§ ACTIVITY:
Print the listing below exactly, minus its pictures.

§ DATA SHOWN:
____
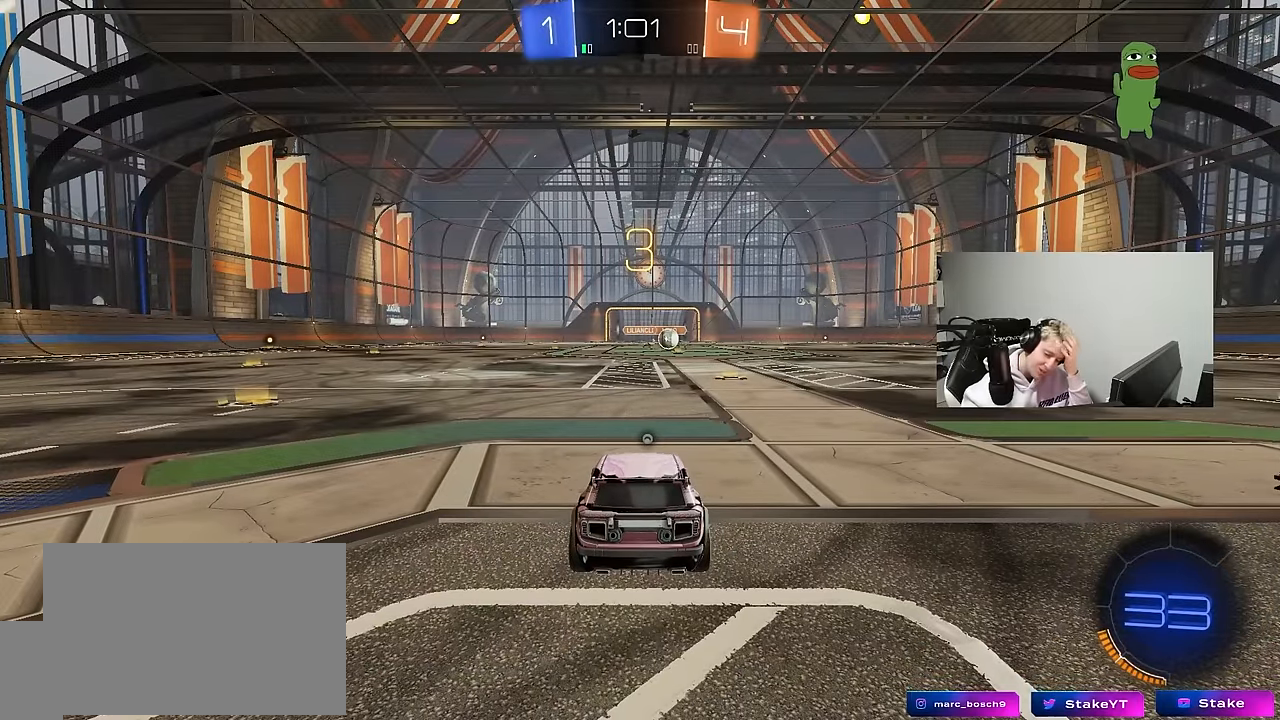
{"keys": [], "mouse": ["right"], "mouse_move": "still", "events": [[184, "mouse_right", "up"], [267, "mouse_right", "down"]]}
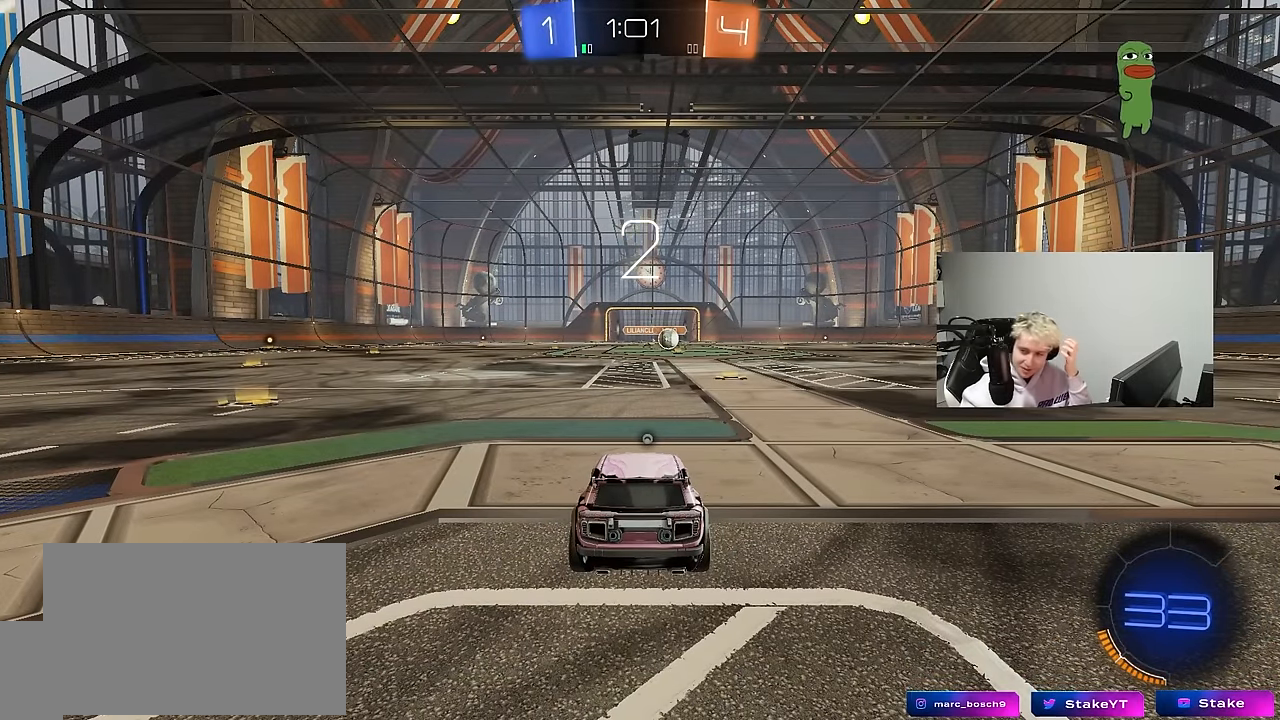
{"keys": [], "mouse": [], "mouse_move": "up", "events": [[50, "mouse_right", "up"], [150, "mouse_right", "down"], [384, "mouse_right", "up"]]}
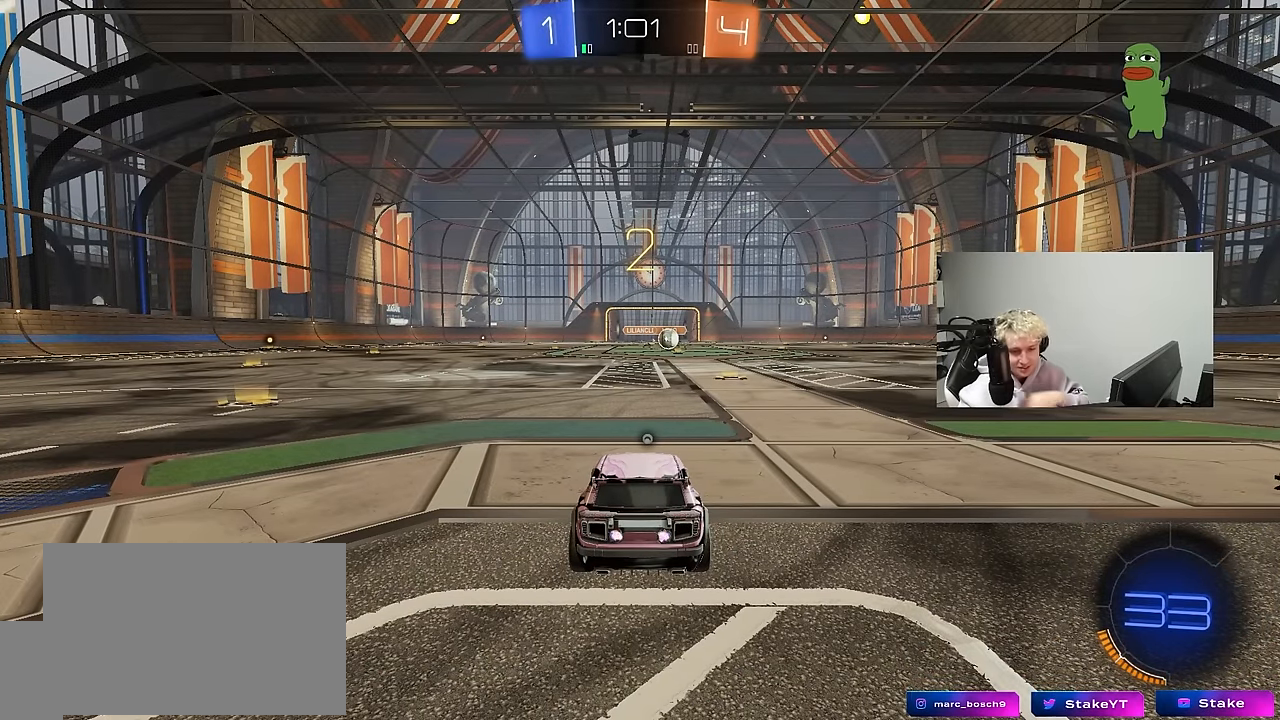
{"keys": ["space"], "mouse": ["left"], "mouse_move": "down", "events": [[17, "mouse_left", "down"], [500, "space", "down"]]}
____
§ REPLY TO THE TASK:
{"keys": [], "mouse": ["right"], "mouse_move": "still", "events": [[184, "mouse_right", "up"], [267, "mouse_right", "down"]]}
{"keys": [], "mouse": [], "mouse_move": "up", "events": [[50, "mouse_right", "up"], [150, "mouse_right", "down"], [384, "mouse_right", "up"]]}
{"keys": ["space"], "mouse": ["left"], "mouse_move": "down", "events": [[17, "mouse_left", "down"], [500, "space", "down"]]}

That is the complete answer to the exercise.